Prospective : les règles des creative commons comme modèle à la gestion des données personnelles ?
(article écrit le 12 février 2010)
Inspirés par les licences de logiciels libres et le mouvement open source, les Creative Commons facilitent l’utilisation d’une œuvre de l’esprit : au lieu de soumettre toute exploitation des œuvres à l’autorisation préalable des titulaires de droits, ces licences permettent à l’auteur d’autoriser à l’avance certaines utilisations selon des conditions qu’il a déterminées.
Ce dernier offre ainsi différentes options en informant le public que certaines utilisations sont autorisées à l’avance, protégeant ainsi son œuvre sans trop limiter sa diffusion en ligne.

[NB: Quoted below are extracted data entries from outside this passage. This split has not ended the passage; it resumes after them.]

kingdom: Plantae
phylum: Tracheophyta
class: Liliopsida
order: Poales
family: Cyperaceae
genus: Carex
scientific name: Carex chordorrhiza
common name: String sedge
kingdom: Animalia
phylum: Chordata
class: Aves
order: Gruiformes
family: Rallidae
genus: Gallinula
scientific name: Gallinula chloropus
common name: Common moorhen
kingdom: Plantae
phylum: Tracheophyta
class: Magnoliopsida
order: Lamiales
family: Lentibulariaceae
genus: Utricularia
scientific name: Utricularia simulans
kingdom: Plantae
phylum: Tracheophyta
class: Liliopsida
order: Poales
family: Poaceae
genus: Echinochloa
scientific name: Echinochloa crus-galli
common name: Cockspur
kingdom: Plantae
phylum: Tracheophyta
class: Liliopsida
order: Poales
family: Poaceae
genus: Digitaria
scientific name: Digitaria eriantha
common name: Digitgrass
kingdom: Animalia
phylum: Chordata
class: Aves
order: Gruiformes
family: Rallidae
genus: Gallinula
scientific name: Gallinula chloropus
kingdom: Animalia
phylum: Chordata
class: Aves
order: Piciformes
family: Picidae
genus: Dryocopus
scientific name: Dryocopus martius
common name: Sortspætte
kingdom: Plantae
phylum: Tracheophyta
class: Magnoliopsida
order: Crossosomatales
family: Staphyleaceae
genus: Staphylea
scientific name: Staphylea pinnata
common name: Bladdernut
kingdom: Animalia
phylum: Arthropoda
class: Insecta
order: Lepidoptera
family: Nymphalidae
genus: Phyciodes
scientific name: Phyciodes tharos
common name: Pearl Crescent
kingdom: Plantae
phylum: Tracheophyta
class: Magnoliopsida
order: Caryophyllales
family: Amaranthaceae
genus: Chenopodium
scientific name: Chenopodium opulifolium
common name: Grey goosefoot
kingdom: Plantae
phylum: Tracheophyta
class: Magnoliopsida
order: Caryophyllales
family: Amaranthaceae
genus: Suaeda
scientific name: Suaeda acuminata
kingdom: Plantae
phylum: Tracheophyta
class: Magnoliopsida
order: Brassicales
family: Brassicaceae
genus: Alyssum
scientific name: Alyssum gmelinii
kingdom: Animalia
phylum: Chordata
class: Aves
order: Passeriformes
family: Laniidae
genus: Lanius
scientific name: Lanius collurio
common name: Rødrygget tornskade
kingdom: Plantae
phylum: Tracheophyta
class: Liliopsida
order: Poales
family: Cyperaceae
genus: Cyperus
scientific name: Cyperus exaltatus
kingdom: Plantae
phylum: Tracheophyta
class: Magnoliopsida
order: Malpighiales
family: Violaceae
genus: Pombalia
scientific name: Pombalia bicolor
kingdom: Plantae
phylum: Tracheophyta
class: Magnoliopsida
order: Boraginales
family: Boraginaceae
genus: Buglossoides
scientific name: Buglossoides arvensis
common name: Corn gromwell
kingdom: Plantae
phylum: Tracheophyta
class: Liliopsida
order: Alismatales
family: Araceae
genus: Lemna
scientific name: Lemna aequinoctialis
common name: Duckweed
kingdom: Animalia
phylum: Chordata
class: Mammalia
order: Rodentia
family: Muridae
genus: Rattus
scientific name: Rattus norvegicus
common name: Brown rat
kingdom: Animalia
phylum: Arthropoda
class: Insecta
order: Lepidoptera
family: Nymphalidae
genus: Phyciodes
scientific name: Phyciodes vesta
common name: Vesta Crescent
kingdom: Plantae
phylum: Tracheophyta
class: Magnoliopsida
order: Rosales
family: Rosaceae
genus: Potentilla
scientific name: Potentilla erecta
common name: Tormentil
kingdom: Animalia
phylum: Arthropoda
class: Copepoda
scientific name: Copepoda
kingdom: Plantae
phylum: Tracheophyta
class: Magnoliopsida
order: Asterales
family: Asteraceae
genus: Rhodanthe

Il est intéressant de se demander si les règles relatives au fonctionnement des creative commons sont applicable au régime des données personnelles, à savoir s’il est possible pour un internaute, de déterminer à l’avance quelle sera l’utilisation qui sera faite des données qu’il fournit.
On le sait, les données personnelles jouent aujourd’hui un rôle important dans l’économie du numérique. L’indispensable utilisation qui en est faite par de grandes entreprises est parfois susceptible de poser problème vis-à-vis des libertés individuelles et de la protection de la vie privée. Il existe cependant une législation claire à ce sujet afin de réglementer le maniement et le sort des données personnelles. Souvent dépassée par les nouvelles technologies, véritable secteur mouvant, cette législation apparaît pour certains insuffisantes et la CNIL, bras armé de cette dernière, n’a pas assez de moyens.
Il semble ainsi pertinent de s’interroger sur les solutions les mieux adaptées pour réguler les éventuels problèmes. Parmi ces solutions, pourquoi ne pas envisager que les particuliers sont les plus compétents pour gérer eux-mêmes leurs données ?
L’idée serait ainsi de permettre à l’internaute, dès qu’il consent à fournir des informations, d’en baliser l’usage et de le restreindre à ce à quoi il consent (ex : pas d’utilisation commerciale, pas d’utilisation à des fins de statistiques…).
Il serait techniquement possible de le déterminer à l’avance grâce aux opt’in. Cette « option d’adhésion » permet de consentir préalablement à une utilisation prédéfinie. Ce procédé a le mérite d’être reconnu par le législateur dans le code des postes et des communications électroniques, à la section dédiée à la protection de la vie privée des utilisateurs de réseaux.
L’article L 34- 5 dudit code dispose en effet qu’ « Est interdite la prospection directe au moyen d’un automate d’appel, d’un télécopieur ou d’un courrier électronique utilisant, sous quelque forme que ce soit, les coordonnées d’une personne physique qui n’a pas exprimé son consentement préalable à recevoir des prospections directes par ce moyen.
Pour l’application du présent article, on entend par consentement toute manifestation de volonté libre, spécifique et informée par laquelle une personne accepte que des données à caractère personnel la concernant soient utilisées à fin de prospection directe ».
Pourquoi ne pas songer à de telles précautions pour d’autres préoccupations que celles des dérives commerciales ? Ne pourrait pas prévoir que l’internaute qui fournit ses informations sur Internet décide à l’avance ce qu’il autorise de la part du responsable du traitement ?
Au-delà de la relation commerciale ou informative directe entre le responsable et l’intéressé, il serait ici question de limiter l’utilisation des données après son traitement par le responsable de ces données. Cette idée consisterait en pratique à interdire la transmission de ces informations à d’autres entités.
Cette solution supposerait que le responsable du traitement détaille toutes les utilisations qui sont susceptibles d’être faites par lui, directement (sollicitation commerciale, envoi d’une newsletter..) ou indirectement (constitution d’une base de données pour des partenaires, statistiques, et qu’il procède à une actualisation en cas de nouveau procédé.
A supposer que le responsable ne respecterait pas l’usage consenti par l’intéressé, il conviendrait de se référer aux principes de la responsabilité contractuelle.
Cette solution comporte l’inconvénient majeur de la traçabilité des données : comment savoir si la donnée traitée par un tiers provient du responsable à qui l’on a confié des informations dont a balisé l’utilisation. Cela supposerait d’attribuer un code permanent à chaque donnée qui permettrait de connaître l’origine du traitement ainsi que son parcours sur Internet afin de déterminer quelles sont les personnes qui les ont manipulées.
Pourtant séduisantes, les règles propres aux Creative Commons supposent la mise en place d’un véritable dispositif technique et peuvent sans doute décourager certains practiciens peu sensibilisés au renouvellement constant des nouvelles technologies. Mais pourquoi ne peut envisager cette solution lorsque la technique le permettra ? C’est une piste qu’il faudra sans doute creuser pour résoudre ce problème de la gestion des données et responsabiliser par la même occasion ceux qu’elles concernent.